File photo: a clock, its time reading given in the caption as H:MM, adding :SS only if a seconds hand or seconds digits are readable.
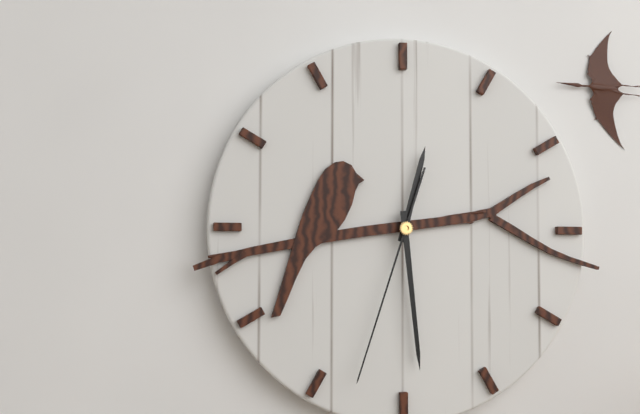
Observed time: 12:29:33
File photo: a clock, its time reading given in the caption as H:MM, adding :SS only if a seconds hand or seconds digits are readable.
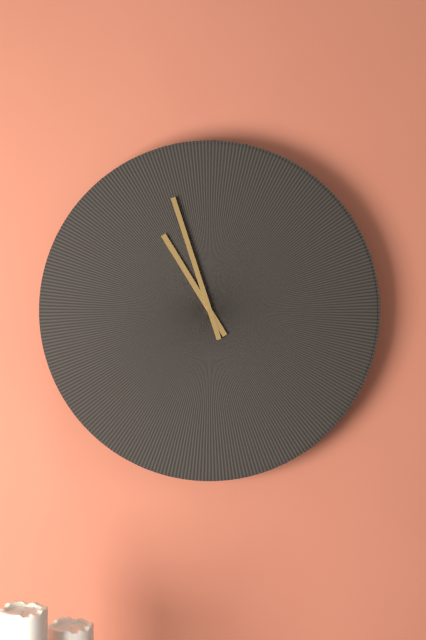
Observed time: 10:57
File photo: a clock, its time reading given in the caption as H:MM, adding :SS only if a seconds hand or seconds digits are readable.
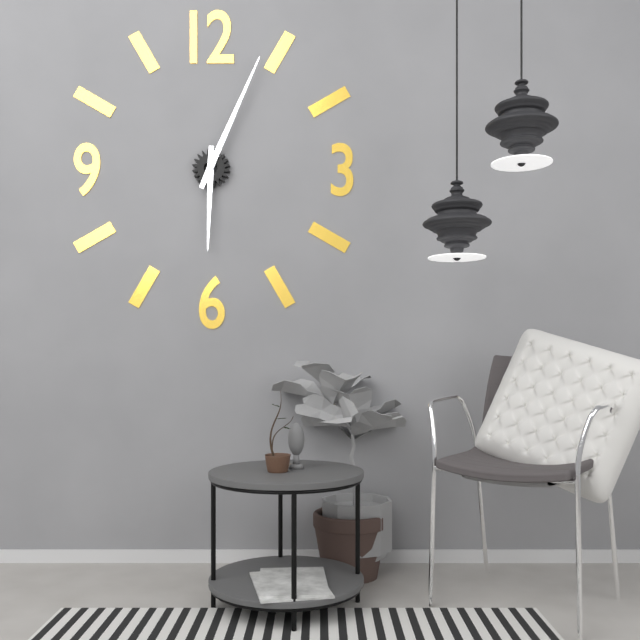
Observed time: 6:04
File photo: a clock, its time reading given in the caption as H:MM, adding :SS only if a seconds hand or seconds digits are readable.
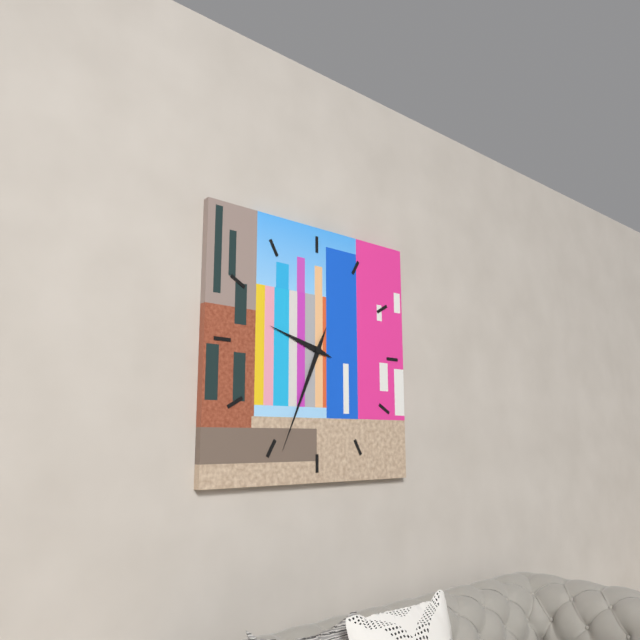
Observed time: 9:34
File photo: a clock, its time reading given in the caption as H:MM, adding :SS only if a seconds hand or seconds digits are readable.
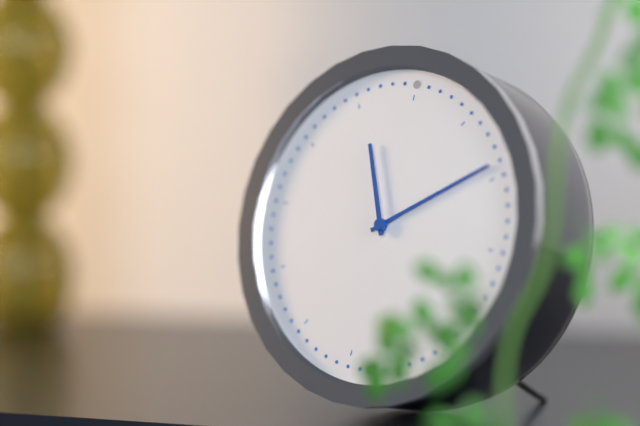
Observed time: 11:09
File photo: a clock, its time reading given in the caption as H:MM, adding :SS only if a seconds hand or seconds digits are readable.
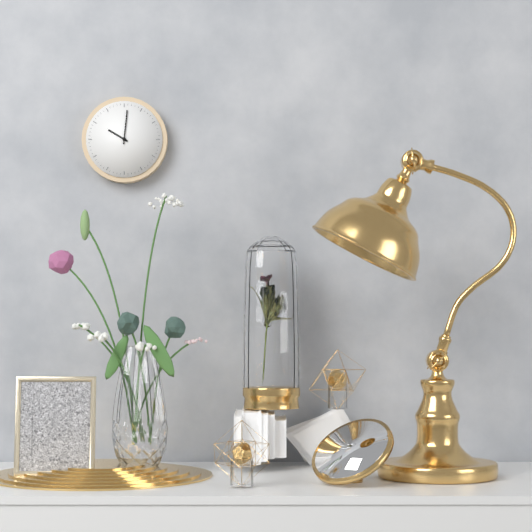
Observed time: 10:01
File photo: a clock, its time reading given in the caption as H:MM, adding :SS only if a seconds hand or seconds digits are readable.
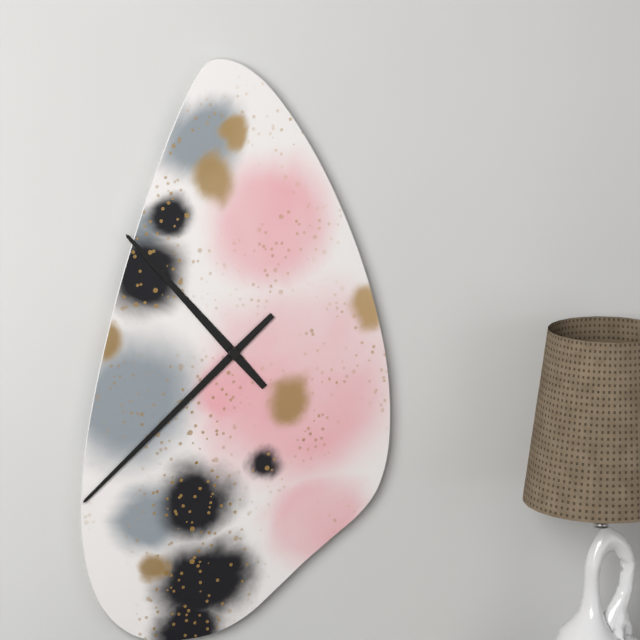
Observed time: 10:38
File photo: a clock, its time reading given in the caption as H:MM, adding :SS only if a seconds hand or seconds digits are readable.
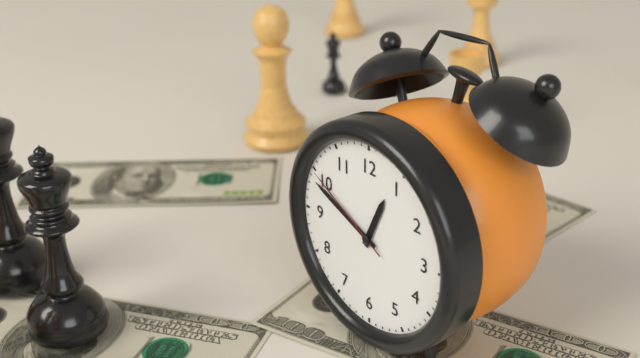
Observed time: 12:49:50
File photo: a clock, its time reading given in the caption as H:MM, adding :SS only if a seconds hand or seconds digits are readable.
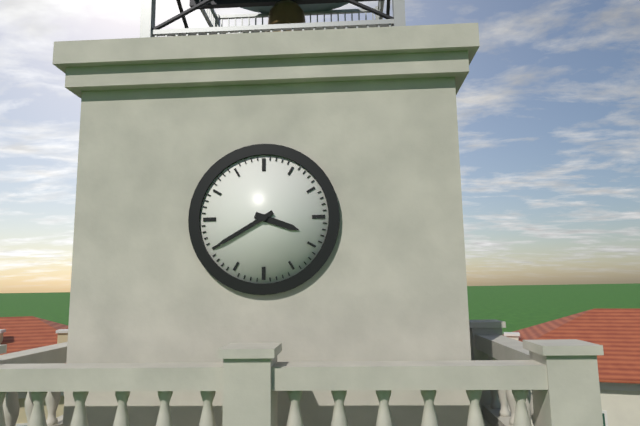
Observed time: 3:40
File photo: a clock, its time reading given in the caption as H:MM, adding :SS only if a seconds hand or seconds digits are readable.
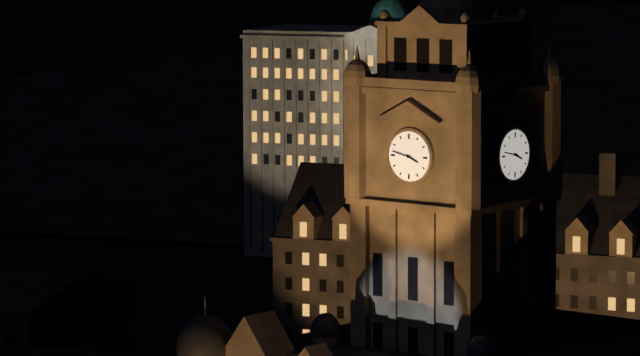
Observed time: 3:47
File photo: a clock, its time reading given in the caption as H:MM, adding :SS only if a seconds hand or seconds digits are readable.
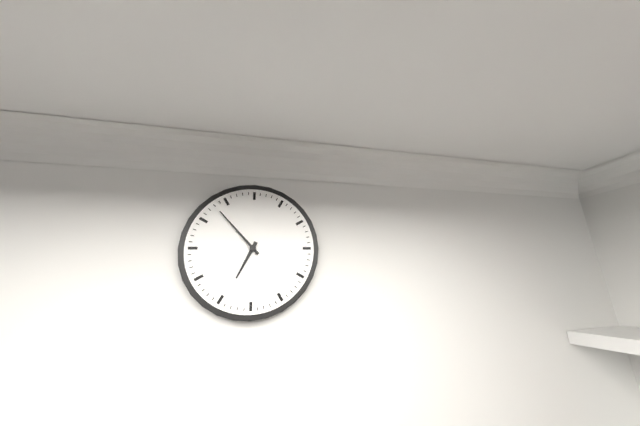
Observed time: 6:53
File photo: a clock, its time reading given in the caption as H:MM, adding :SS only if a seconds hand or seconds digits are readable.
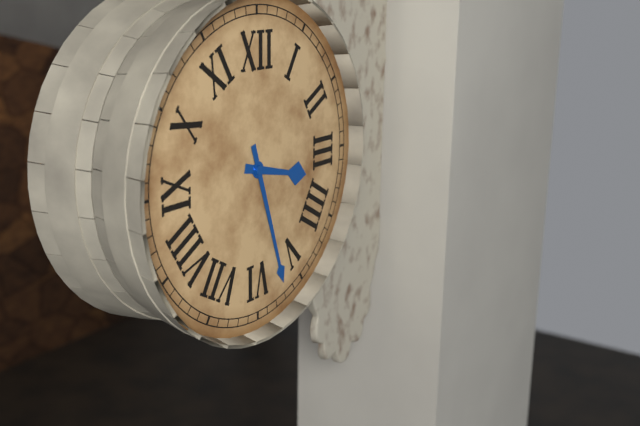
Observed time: 3:27
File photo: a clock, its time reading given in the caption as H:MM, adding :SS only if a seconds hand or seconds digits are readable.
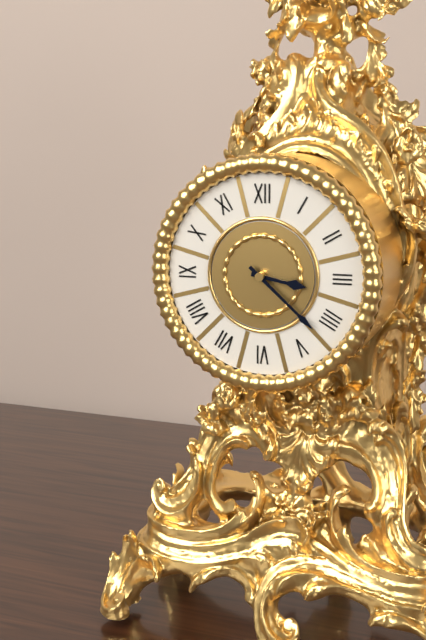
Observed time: 3:22
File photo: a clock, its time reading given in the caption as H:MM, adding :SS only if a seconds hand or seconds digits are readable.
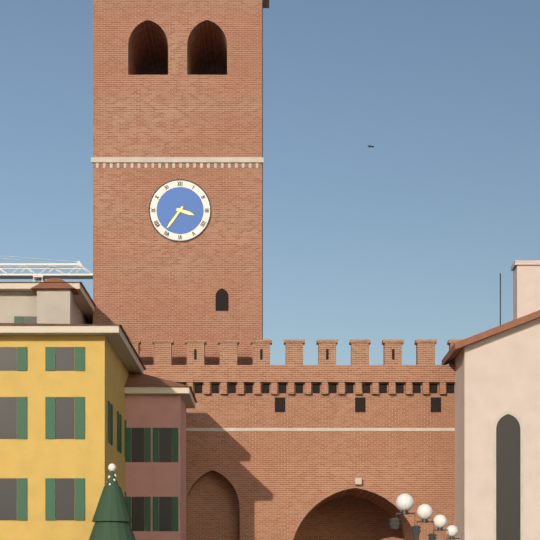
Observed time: 3:36
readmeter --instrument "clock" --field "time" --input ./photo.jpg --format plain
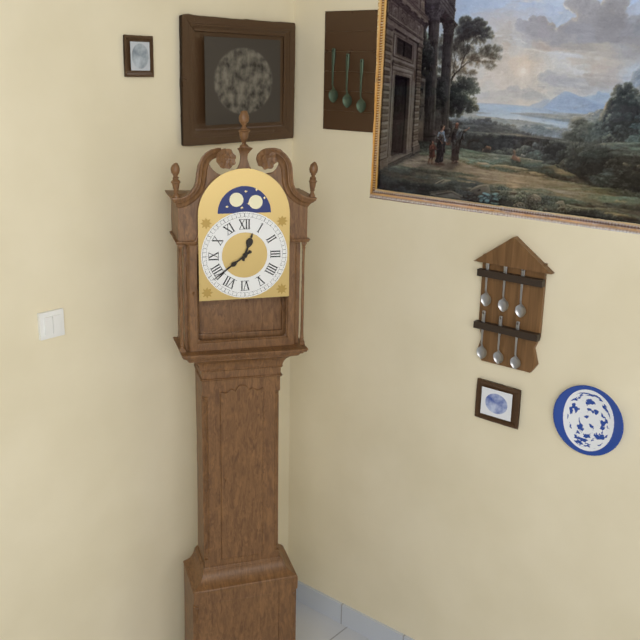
12:39
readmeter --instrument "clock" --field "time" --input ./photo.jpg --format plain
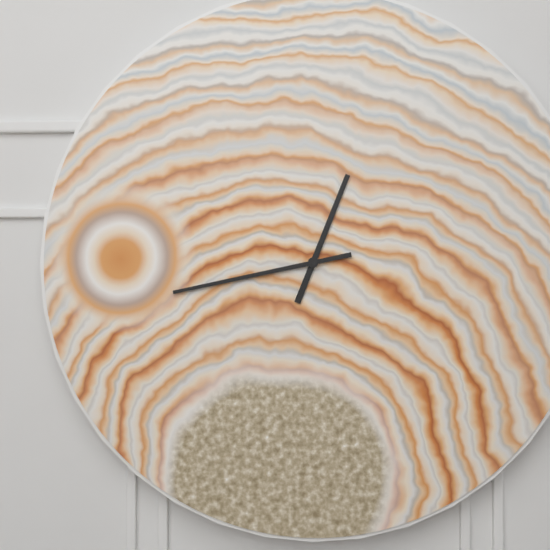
12:43
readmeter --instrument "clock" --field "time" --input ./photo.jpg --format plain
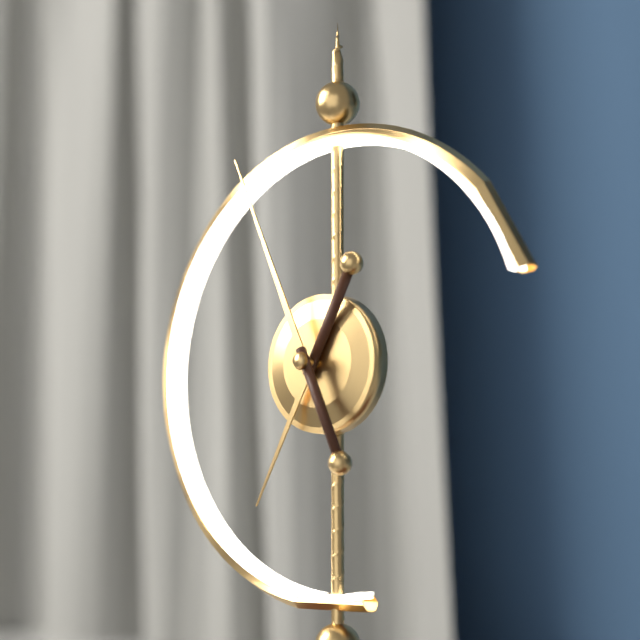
6:56
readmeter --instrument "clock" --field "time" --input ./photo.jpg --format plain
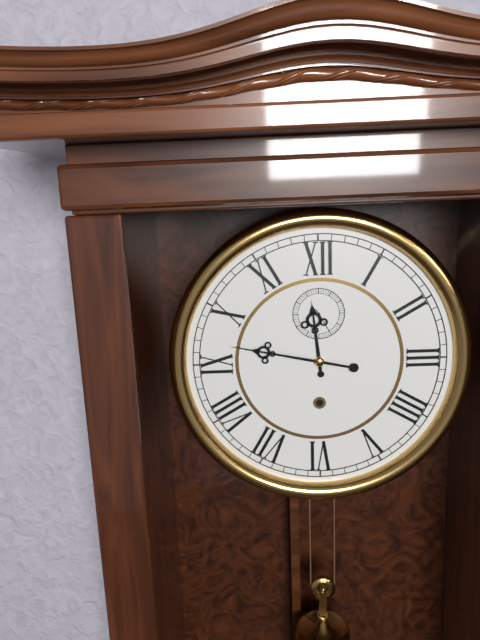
11:47
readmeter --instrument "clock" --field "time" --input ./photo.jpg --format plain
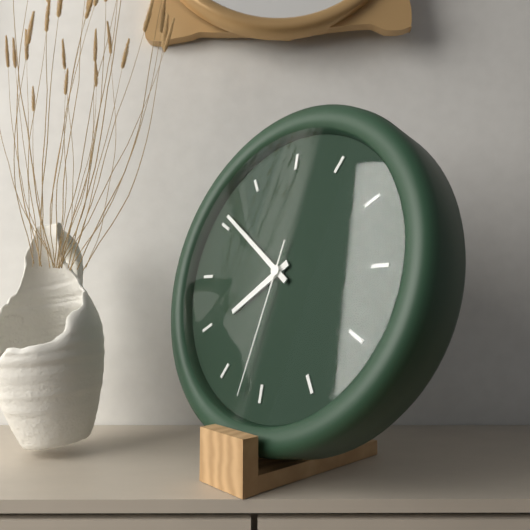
7:51:32
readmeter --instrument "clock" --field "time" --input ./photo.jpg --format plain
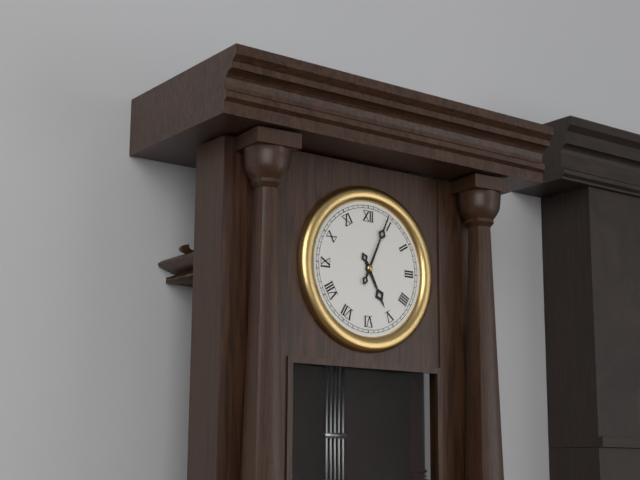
5:04
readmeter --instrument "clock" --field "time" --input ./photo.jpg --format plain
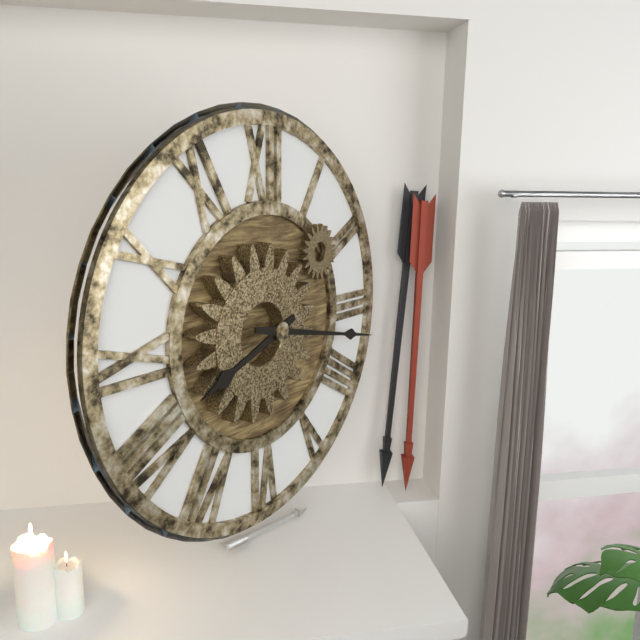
8:17
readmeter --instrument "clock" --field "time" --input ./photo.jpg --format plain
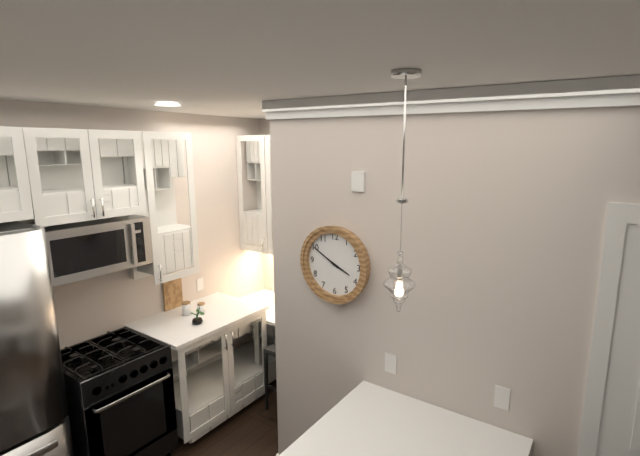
3:50
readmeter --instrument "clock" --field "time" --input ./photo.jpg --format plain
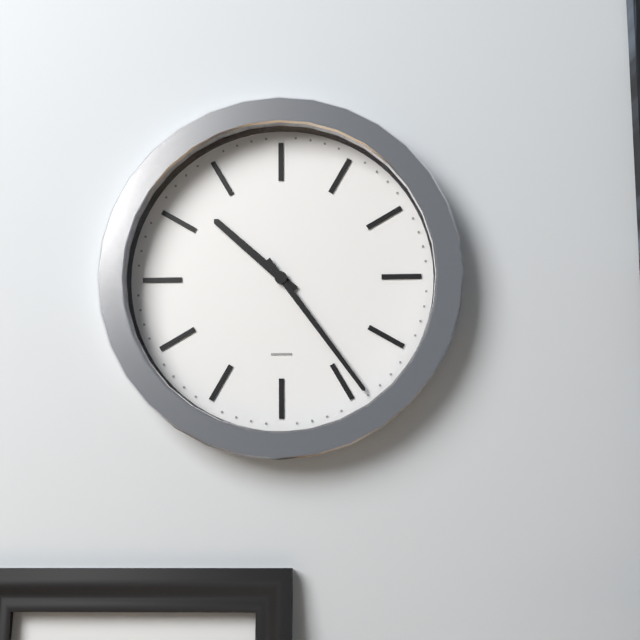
10:24
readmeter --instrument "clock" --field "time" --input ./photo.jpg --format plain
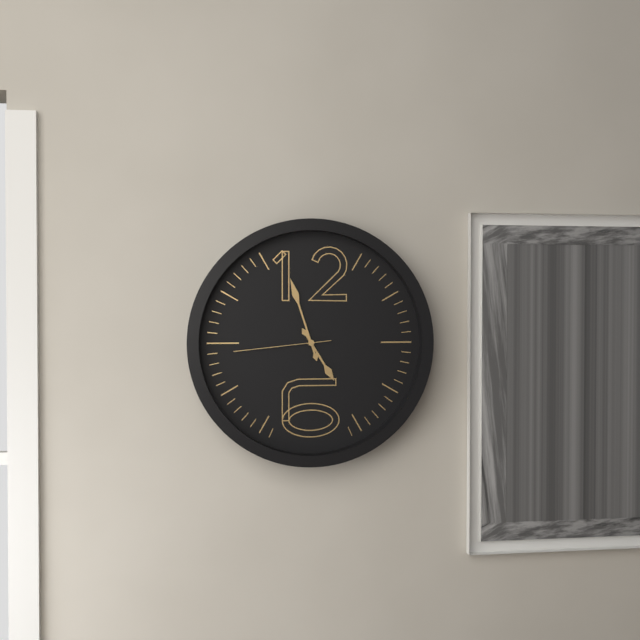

▶ **Exercise**: Please express the items from the start through the line with "Observed time: 10:38", both ends included, as a two-column CSV with the columns prompt_text and time_read, one row per item. Put each item's text and its answer in one quoted field each, turn line breaks into spaces, and leave the pictures out.

▶ **Answer to this task**:
prompt_text,time_read
"File photo: a clock, its time reading given in the caption as H:MM, adding :SS only if a seconds hand or seconds digits are readable. Observed time:","12:29:33"
"File photo: a clock, its time reading given in the caption as H:MM, adding :SS only if a seconds hand or seconds digits are readable. Observed time:","10:57"
"File photo: a clock, its time reading given in the caption as H:MM, adding :SS only if a seconds hand or seconds digits are readable. Observed time:","6:04"
"File photo: a clock, its time reading given in the caption as H:MM, adding :SS only if a seconds hand or seconds digits are readable. Observed time:","9:34"
"File photo: a clock, its time reading given in the caption as H:MM, adding :SS only if a seconds hand or seconds digits are readable. Observed time:","11:09"
"File photo: a clock, its time reading given in the caption as H:MM, adding :SS only if a seconds hand or seconds digits are readable. Observed time:","10:01"
"File photo: a clock, its time reading given in the caption as H:MM, adding :SS only if a seconds hand or seconds digits are readable. Observed time:","10:38"